Os grupos, teriam atuado conjuntamente, em pelo menos dois homicídios, o do pistoleiro Alberto Aparecido Roberto Nogueira, o Betão, e o do ex-chefe da segurança da Assembleia Legislativa de Mato Grosso do Sul, Ilson Martins Figueiredo, o Figueiredo.
O MP-MS destaca na denúncia, que o grupo liderado por Fahd Jamil, não era o alvo inicial da investigação, mas sua atuação acabou sendo apurada também em razão dos crimes que ligam essa organização a chefiada por Jamil Name, mas precisamente na aquisição e transporte de armas de fogo de grosso calibre (fuzis) e na preparação e execução de homicídios, como o de Figueiredo.
A denúncia aponta que os dois chefes dos supostos grupos criminosos, Jamil Name e Fahd Jamil eram compadres. Destaca que a ligação entre as organizações ficou bem clara logo após a quebra do sigilo bancário de Jamil Name durante outras fases da operação Omertà, quando se constatou que ele pessoalmente ou por meio de sua esposa, fez oito transferências bancárias entre maio de 2016 e junho de 2019 para o filho de Fahd, Flávio Correia Jamil Georges, no montante de R$ 130 mil.
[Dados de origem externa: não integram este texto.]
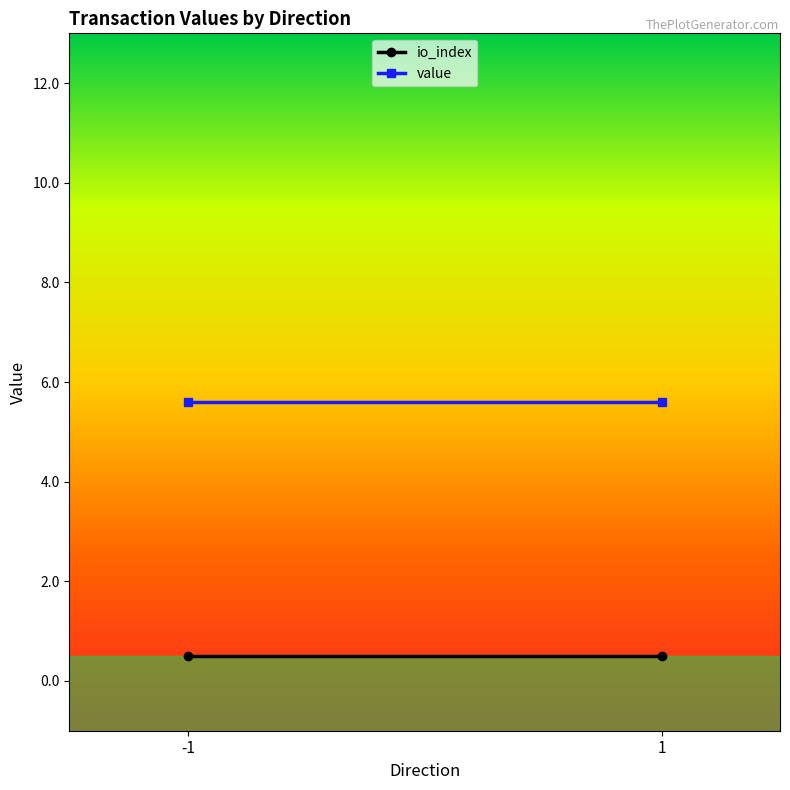

At which category does the chart reach its minimum across all series?

-1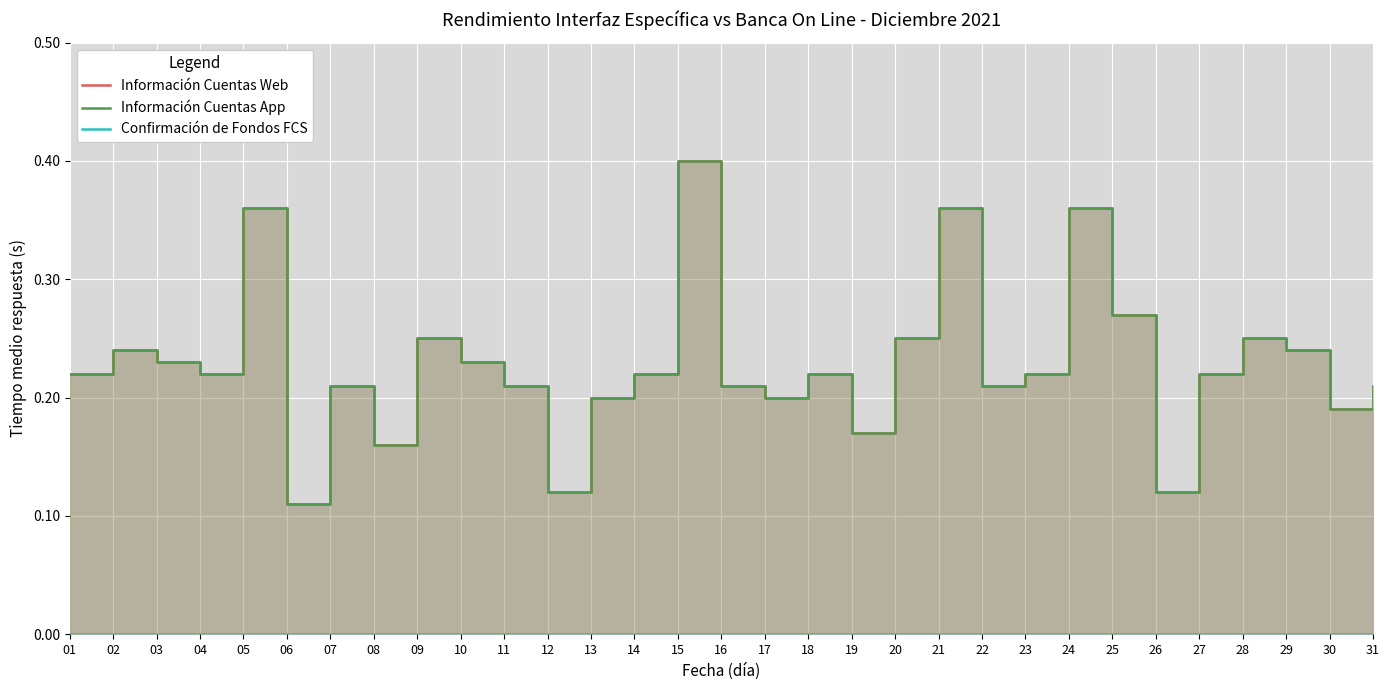

List the series in order of their peak value, lowest first.

Confirmación de Fondos FCS, Información Cuentas Web, Información Cuentas App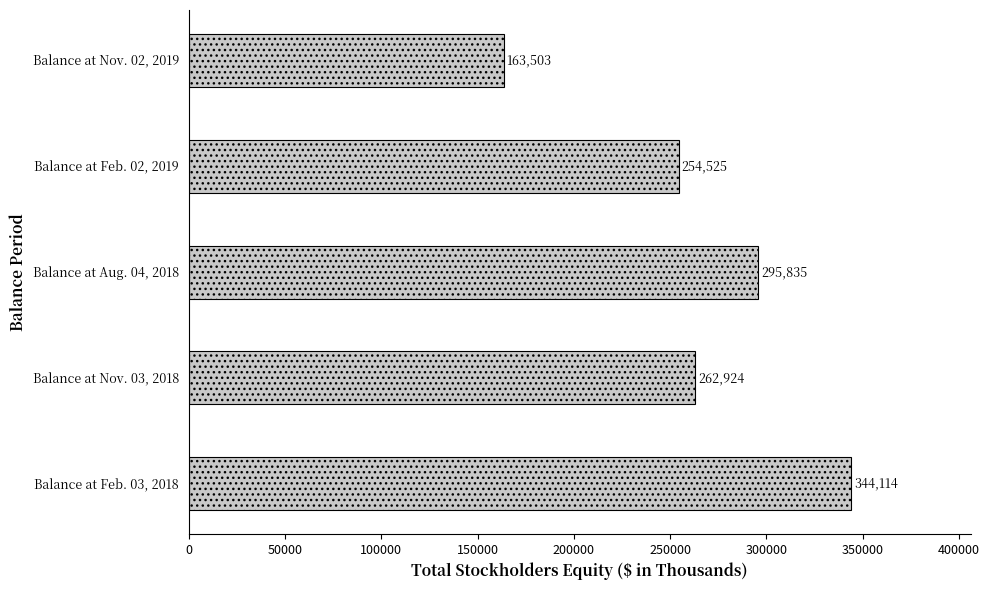

List the labels in order of value, largest first.

Balance at Feb. 03, 2018, Balance at Aug. 04, 2018, Balance at Nov. 03, 2018, Balance at Feb. 02, 2019, Balance at Nov. 02, 2019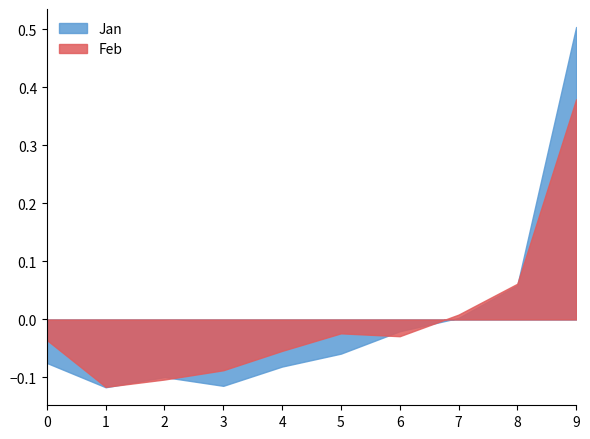

Is it true that Jan equals -0.2 at 3?

False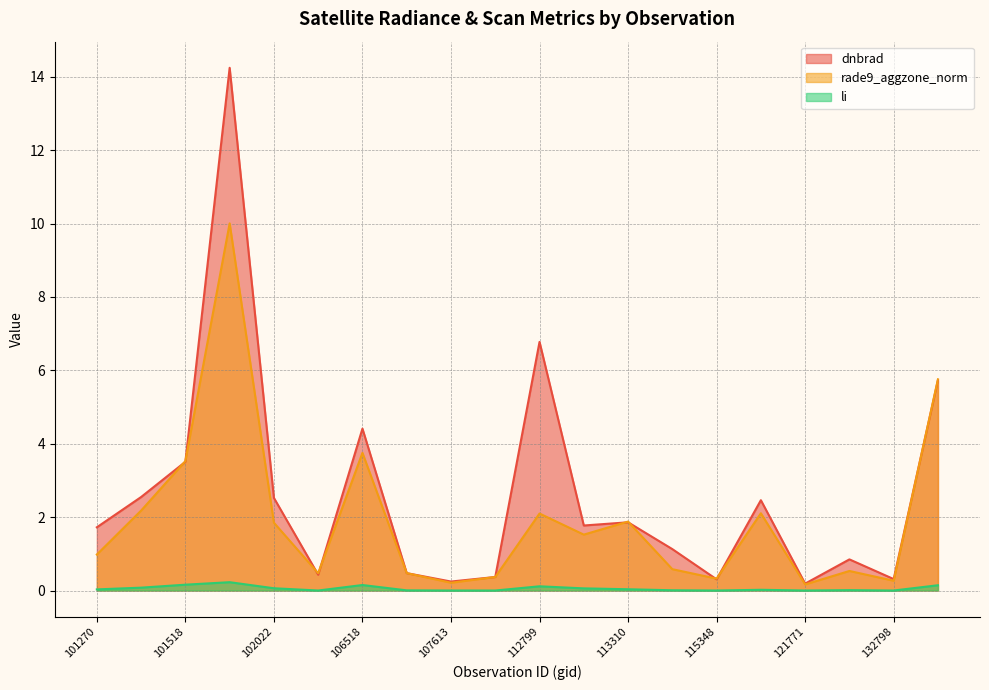

How many values in the dnbrad series are below 1?

8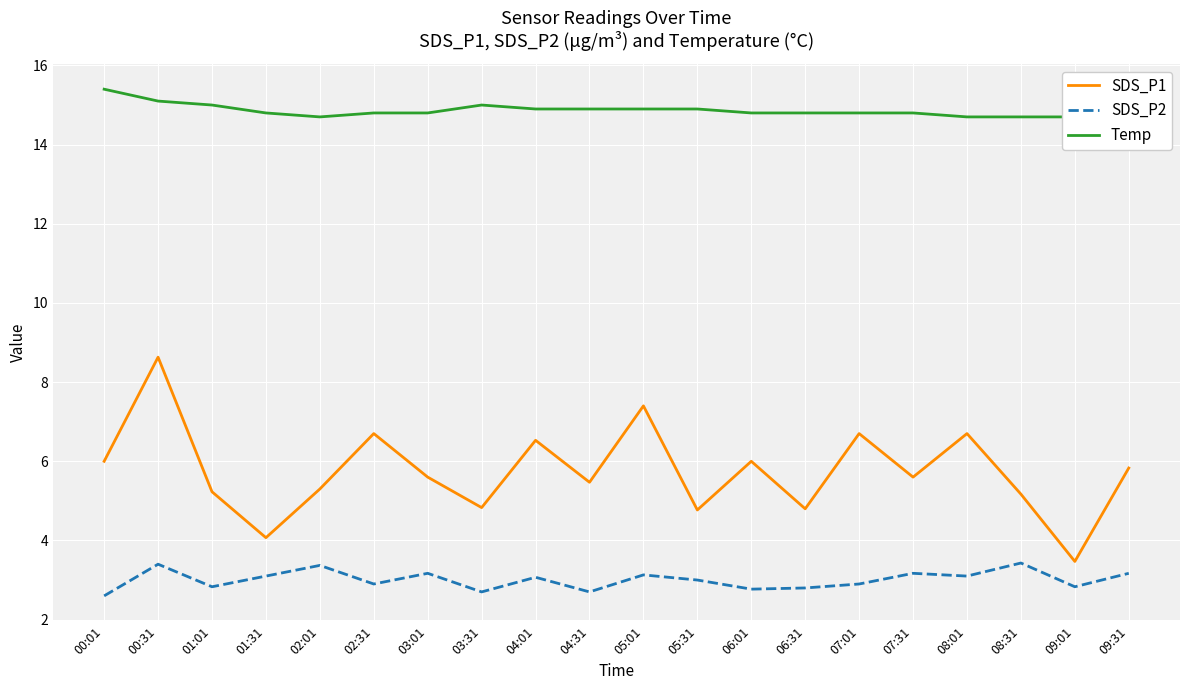

How many distinct data groups are displayed?

3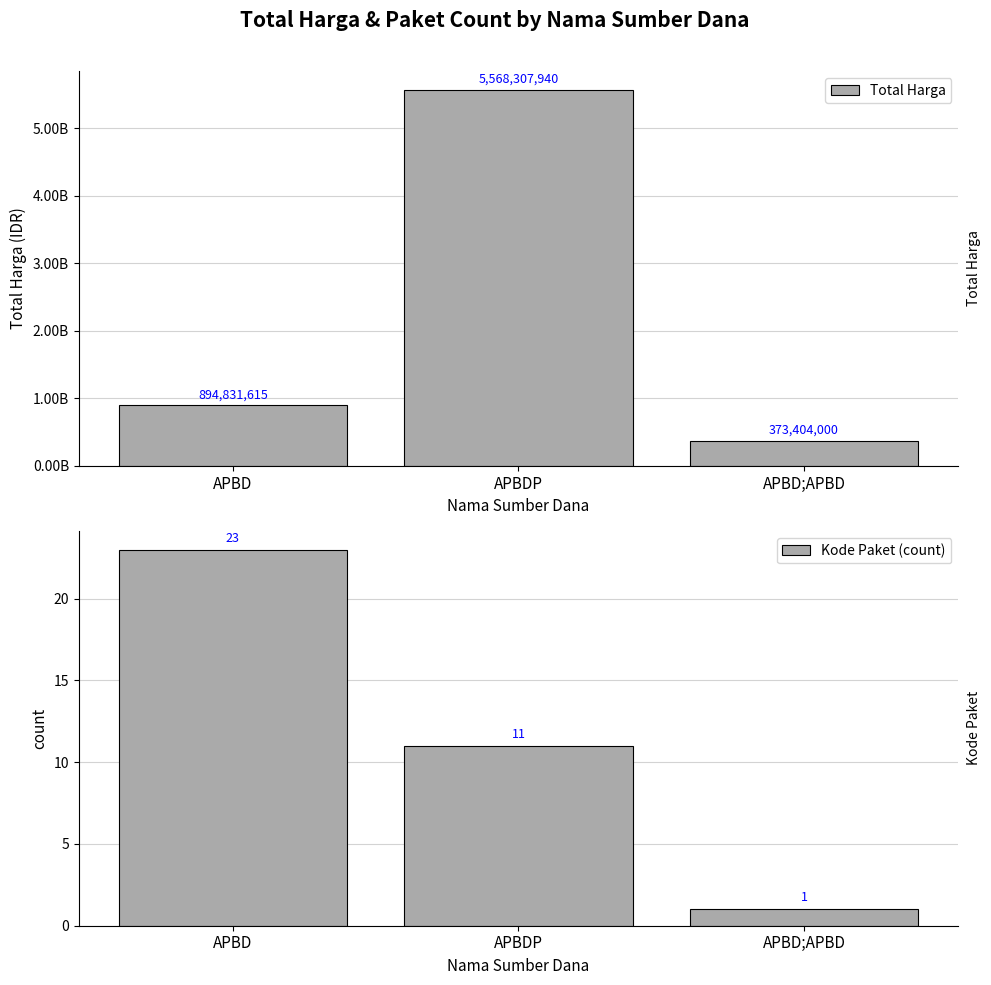

At which category is the sum across all series the highest?

APBDP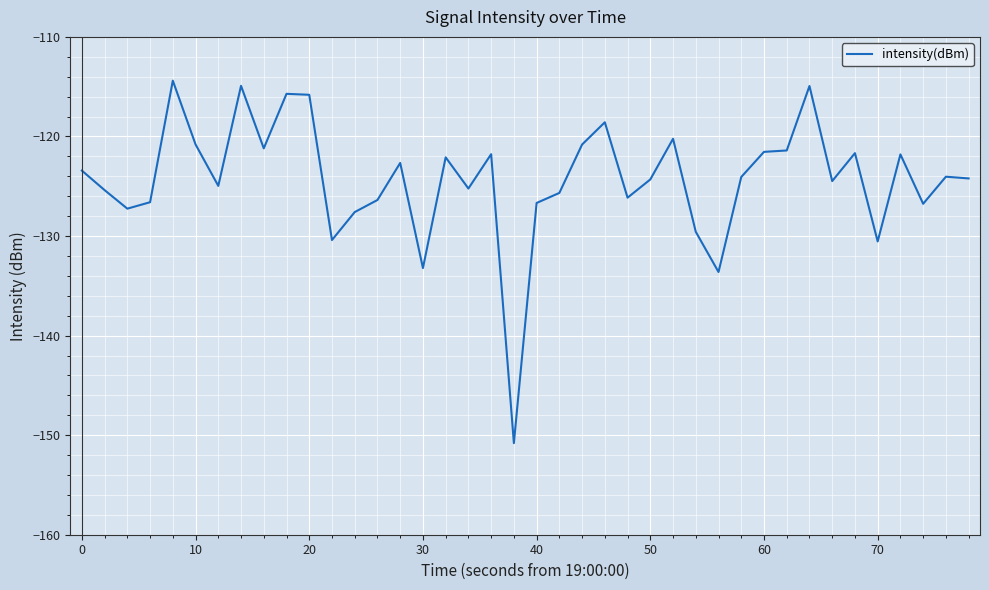

What is the maximum value shown in the chart?

-114.4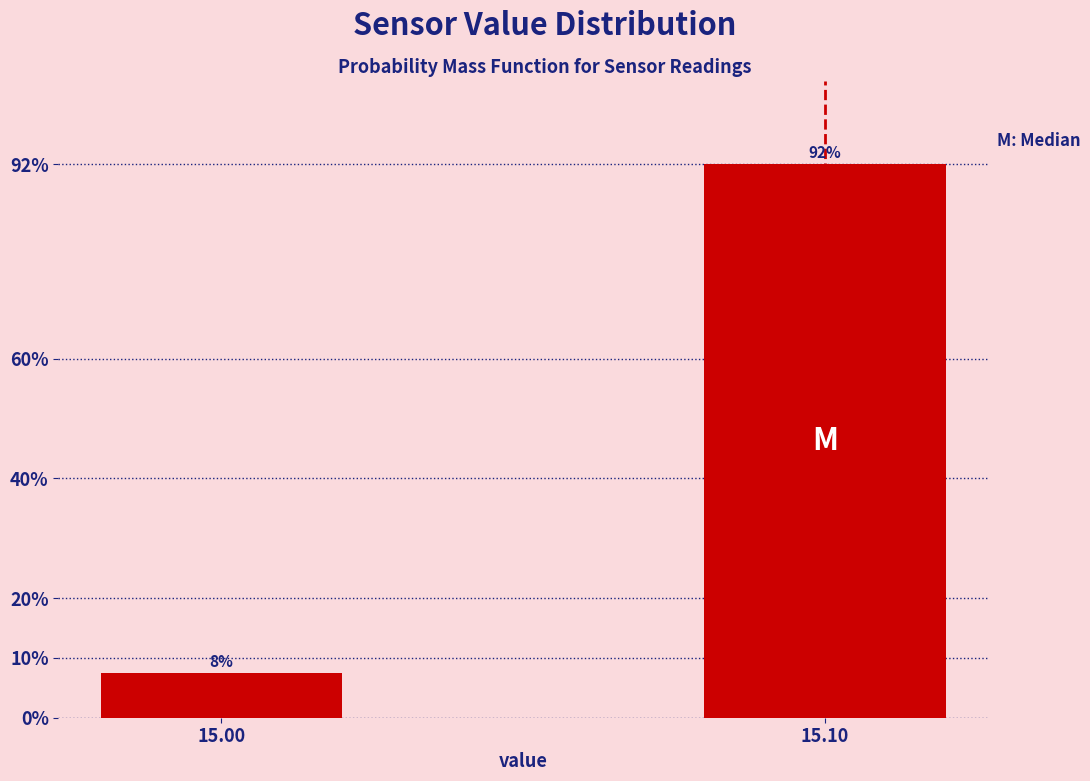

Are the bars horizontal?

No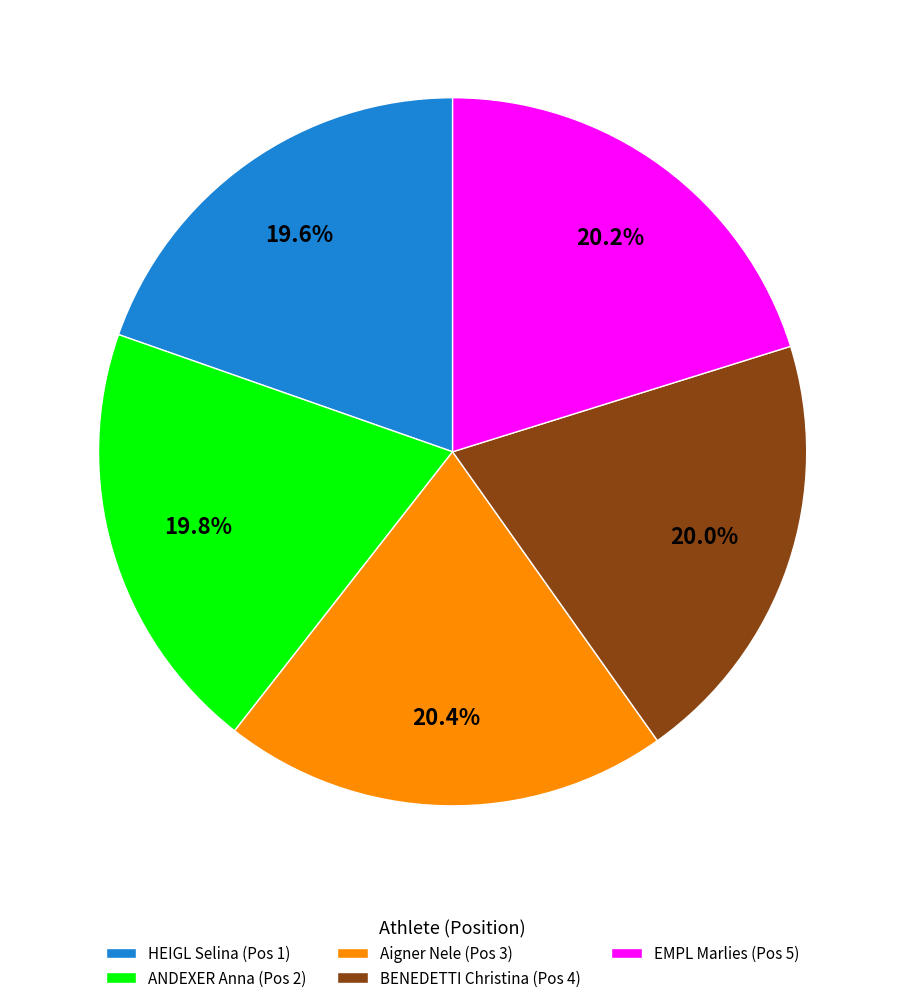

Is there a majority slice in this chart?

No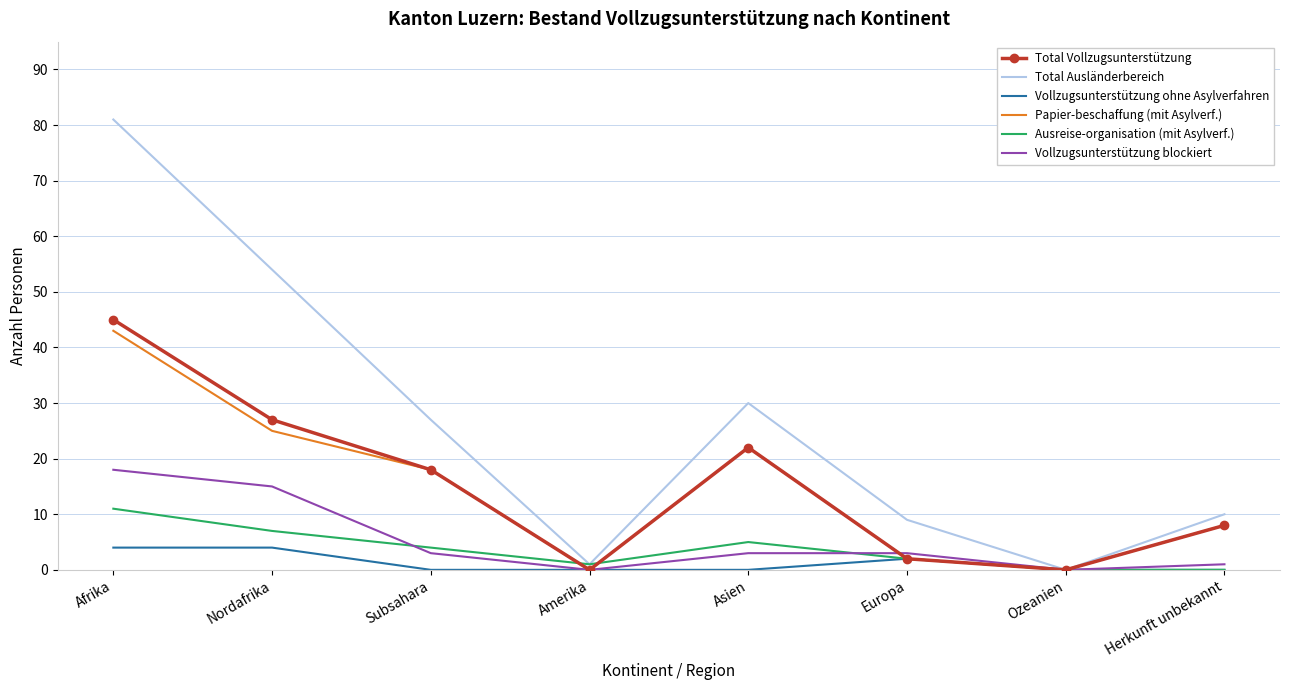

In Papier-beschaffung (mit Asylverf.), how many points are lower than both neighbors (excluding endpoints)?

2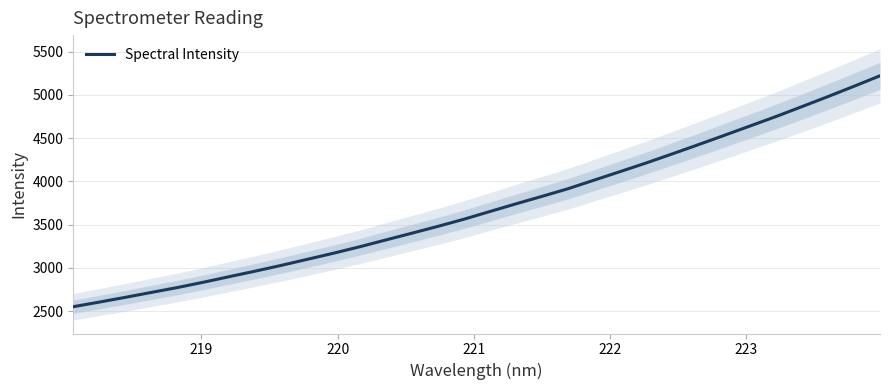

What is the minimum value for Spectral Intensity?

2551.2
Fahd Jamil, que na denúncia do MP-MS chegou a ser chamado de “Rei da Fronteira” pelo suposto poder que tinha na região, sendo comparado pelos promotores do Ministério Público a um “padrinho da máfia representado nos filmes de gangster” está sendo acusado de integrar organização criminosa armada, corrupção ativa e tráfico de armas de fogo.
Seu filho foi denunciado pelos mesmos crimes e ainda por violação de sigilo funcional. Ele é acusado de ter obtido de policial federal, também denunciado neste processo, informações sigilosas para o grupo.